## Texte à étudier
########################################

Dix mois après l’incendie de Ribaute, dans l’Aude, qui a ravagé 17 000 hectares, l’enquête judiciaire franchit une nouvelle étape. Un agent de l’ONF doit être présenté ce jeudi 4 juin 2026 devant les magistrats instructeurs.
L’enquête sur le mégafeu de Ribaute, dans l’Aude, progresse. Un agent de l’Office national des forêts (ONF) est présenté à des juges instructeurs ce jeudi 4 juin au tribunal judiciaire de Montpellier après quarante-huit heures de garde à vue.
Les enquêteurs cherchent à déterminer si le jet d’une cigarette depuis un véhicule de patrouille peut avoir déclenché le sinistre, selon le quotidien Midi Libre. « Toute personne mise en cause bénéficie de la présomption d’innocence », rappelle le parquet de Montpellier.
Trois personnes interrogées
L’individu « a contesté son implication dans ces faits lors de sa garde à vue », indique le procureur de la République de Montpellier dans un communiqué. Après son interrogatoire de première comparution devant les magistrats, ces derniers pourront le mettre en examen, lui attribuer le statut de témoin assisté ou ne pas retenir de charge.
Deux autres agents de l’ONF ont également été placés en garde à vue mardi 2 juin dans le cadre de cette affaire. Après avoir été entendus, ils ont été « remis en liberté hier soir sans charge retenue à ce stade de la procédure », précise le procureur de la République.
Incendie de Ribaute : l’ONF n’est pas impliqué
L’ONF affirme ne pas avoir accès au dossier judiciaire. « L’ONF n’étant pas mis en cause, nous n’avons pas accès au dossier et nous n’avons donc absolument pas connaissance des motifs ayant conduit le procureur à décider d’une telle mesure, ni des faits susceptibles d’être reprochés à nos agents », a indiqué l’établissement à l’AFP.
L’organisme souligne également que les trois agents ont été placés en garde à vue « à titre personnel ».
Une habitante décédée et d’importants dégats
L’incendie s’était déclaré dans l’après-midi du 5 août 2025, le long de la D212, sur la commune de Ribaute. En quelques jours, les flammes avaient parcouru 17 000 hectares de végétation.
Une habitante de Saint-Laurent-de-la-Cabrerisse avait perdu la vie. Une vingtaine de personnes, dont des civils et des sapeurs-pompiers, avaient également été blessées.

########################################

## Lignes répertoriées
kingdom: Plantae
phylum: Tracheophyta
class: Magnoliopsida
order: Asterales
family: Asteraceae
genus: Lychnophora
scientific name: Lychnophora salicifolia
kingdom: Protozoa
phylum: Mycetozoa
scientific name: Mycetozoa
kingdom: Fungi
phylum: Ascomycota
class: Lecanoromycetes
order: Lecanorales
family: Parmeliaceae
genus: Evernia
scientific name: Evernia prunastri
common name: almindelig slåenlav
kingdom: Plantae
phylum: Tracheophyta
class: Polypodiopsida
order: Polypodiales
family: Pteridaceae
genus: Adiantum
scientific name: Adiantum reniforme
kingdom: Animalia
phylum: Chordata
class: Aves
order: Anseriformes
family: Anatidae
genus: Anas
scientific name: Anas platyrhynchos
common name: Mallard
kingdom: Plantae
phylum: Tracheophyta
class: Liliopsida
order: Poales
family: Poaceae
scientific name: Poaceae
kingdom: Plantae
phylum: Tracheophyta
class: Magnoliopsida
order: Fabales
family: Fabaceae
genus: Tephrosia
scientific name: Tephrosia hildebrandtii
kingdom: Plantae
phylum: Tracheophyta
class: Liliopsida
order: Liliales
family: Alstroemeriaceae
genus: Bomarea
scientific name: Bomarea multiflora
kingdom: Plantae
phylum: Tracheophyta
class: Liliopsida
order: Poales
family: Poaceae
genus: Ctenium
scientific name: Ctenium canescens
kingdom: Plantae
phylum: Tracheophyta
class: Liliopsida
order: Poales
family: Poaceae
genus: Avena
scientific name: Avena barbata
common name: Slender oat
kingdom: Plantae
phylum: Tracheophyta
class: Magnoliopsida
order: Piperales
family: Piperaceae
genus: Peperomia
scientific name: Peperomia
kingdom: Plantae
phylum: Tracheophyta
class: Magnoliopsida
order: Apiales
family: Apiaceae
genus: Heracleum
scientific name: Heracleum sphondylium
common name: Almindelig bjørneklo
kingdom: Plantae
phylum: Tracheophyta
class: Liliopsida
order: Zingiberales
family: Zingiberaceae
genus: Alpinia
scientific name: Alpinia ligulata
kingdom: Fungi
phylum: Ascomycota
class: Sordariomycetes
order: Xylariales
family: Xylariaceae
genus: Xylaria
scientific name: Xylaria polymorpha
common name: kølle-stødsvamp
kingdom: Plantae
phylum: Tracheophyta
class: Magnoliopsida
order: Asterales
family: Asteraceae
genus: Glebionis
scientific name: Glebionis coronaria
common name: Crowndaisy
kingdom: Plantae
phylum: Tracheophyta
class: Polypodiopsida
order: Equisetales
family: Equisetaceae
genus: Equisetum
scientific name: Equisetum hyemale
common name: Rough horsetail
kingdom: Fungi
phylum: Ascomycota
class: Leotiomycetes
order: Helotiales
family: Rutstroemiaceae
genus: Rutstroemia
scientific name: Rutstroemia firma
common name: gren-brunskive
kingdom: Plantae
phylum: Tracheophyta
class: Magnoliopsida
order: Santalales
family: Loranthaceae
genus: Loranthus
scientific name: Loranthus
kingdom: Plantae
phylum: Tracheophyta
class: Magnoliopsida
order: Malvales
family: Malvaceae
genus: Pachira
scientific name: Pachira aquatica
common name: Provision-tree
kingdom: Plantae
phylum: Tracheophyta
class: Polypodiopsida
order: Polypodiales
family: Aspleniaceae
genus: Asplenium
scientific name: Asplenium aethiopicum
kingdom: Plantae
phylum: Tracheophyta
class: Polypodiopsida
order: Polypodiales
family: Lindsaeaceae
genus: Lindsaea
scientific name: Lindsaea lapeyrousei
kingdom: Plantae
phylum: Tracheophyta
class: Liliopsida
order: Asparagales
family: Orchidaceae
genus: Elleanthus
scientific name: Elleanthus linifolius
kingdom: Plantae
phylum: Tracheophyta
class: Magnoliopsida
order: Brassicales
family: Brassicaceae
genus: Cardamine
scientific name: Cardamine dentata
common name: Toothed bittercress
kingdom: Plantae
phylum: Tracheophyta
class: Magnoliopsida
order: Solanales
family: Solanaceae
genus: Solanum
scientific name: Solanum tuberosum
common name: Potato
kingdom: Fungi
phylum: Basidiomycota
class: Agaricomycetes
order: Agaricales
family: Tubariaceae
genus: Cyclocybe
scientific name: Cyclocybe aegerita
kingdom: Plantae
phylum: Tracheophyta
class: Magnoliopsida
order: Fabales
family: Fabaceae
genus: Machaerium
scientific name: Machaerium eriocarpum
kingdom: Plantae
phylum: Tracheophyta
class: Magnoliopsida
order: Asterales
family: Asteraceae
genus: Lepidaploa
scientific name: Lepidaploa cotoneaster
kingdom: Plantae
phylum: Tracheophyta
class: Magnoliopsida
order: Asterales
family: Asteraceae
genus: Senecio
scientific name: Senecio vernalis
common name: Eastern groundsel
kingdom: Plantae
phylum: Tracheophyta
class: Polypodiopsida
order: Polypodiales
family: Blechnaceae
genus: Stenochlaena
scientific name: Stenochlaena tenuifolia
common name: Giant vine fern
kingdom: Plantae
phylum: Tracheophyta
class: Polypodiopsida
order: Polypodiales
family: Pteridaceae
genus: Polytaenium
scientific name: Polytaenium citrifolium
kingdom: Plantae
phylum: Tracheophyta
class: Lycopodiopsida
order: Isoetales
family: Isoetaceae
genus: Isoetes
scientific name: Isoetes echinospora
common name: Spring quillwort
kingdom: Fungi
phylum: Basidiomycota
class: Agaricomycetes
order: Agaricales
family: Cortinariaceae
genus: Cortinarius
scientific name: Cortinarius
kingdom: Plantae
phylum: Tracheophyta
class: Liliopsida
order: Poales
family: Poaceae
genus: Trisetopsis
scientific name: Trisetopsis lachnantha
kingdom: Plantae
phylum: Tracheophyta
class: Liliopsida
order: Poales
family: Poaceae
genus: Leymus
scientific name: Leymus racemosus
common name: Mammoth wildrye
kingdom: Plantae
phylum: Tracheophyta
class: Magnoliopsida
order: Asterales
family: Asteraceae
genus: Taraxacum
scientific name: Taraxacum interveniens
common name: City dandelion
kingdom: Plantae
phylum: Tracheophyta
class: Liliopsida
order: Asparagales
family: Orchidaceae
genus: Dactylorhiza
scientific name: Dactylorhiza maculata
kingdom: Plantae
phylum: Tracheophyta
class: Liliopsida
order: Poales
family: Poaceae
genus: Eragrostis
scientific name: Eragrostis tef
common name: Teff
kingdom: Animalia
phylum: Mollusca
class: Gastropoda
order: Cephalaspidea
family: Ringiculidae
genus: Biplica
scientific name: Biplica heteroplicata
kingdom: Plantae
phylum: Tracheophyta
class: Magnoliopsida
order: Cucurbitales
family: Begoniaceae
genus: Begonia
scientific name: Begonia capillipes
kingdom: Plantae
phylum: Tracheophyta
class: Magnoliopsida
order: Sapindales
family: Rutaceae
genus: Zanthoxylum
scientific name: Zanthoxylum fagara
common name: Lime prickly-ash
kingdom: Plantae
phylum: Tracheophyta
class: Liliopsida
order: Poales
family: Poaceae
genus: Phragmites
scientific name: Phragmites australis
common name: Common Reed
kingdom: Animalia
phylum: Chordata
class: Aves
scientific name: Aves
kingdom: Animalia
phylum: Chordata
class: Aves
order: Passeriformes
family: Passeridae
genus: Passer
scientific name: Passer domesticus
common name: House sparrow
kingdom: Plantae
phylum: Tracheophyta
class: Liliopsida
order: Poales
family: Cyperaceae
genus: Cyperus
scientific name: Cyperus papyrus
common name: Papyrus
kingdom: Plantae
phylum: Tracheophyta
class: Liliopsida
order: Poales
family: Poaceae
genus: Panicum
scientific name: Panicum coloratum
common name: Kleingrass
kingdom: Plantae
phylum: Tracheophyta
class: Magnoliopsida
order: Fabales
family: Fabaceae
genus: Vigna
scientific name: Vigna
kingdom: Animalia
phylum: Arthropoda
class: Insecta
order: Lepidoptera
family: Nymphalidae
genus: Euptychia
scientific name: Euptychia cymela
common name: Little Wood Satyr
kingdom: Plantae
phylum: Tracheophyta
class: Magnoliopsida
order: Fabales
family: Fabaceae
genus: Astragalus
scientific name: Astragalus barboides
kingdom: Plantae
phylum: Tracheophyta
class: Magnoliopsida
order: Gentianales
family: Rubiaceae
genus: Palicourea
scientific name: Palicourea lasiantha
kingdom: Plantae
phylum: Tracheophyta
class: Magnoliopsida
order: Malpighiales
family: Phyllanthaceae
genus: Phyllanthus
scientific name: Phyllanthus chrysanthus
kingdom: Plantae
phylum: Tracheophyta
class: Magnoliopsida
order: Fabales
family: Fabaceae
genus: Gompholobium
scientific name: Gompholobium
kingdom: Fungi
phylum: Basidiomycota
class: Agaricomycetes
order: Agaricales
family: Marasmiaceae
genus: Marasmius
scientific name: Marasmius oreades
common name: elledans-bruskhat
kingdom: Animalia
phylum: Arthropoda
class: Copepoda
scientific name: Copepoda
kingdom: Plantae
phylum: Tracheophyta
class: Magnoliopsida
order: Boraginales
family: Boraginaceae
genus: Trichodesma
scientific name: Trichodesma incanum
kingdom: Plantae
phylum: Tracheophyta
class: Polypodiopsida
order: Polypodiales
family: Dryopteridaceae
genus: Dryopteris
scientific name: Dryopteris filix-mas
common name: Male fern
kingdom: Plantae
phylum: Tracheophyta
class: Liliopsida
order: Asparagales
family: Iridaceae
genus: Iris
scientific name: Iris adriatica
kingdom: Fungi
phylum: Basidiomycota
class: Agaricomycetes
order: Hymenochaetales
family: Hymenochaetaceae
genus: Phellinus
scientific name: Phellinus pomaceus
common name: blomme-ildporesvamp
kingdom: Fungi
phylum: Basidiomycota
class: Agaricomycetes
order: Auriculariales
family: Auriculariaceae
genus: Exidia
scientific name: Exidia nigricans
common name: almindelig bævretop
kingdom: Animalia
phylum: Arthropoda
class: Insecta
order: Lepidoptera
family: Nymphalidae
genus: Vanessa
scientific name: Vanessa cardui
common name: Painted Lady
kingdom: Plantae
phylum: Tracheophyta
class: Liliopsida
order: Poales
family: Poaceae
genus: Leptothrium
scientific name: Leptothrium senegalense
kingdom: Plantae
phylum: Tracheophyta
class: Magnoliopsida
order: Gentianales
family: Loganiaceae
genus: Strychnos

########################################

## Consigne
Réécris le passage de l'article sur l'incendie de Ribaute qui commence par « Une habitante décédée » et se termine par « également été blessées. », en remplaçant « la D212 » par « la route départementale 212 ».

## Corrigé
Une habitante décédée et d’importants dégats
L’incendie s’était déclaré dans l’après-midi du 5 août 2025, le long de la route départementale 212, sur la commune de Ribaute. En quelques jours, les flammes avaient parcouru 17 000 hectares de végétation.
Une habitante de Saint-Laurent-de-la-Cabrerisse avait perdu la vie. Une vingtaine de personnes, dont des civils et des sapeurs-pompiers, avaient également été blessées.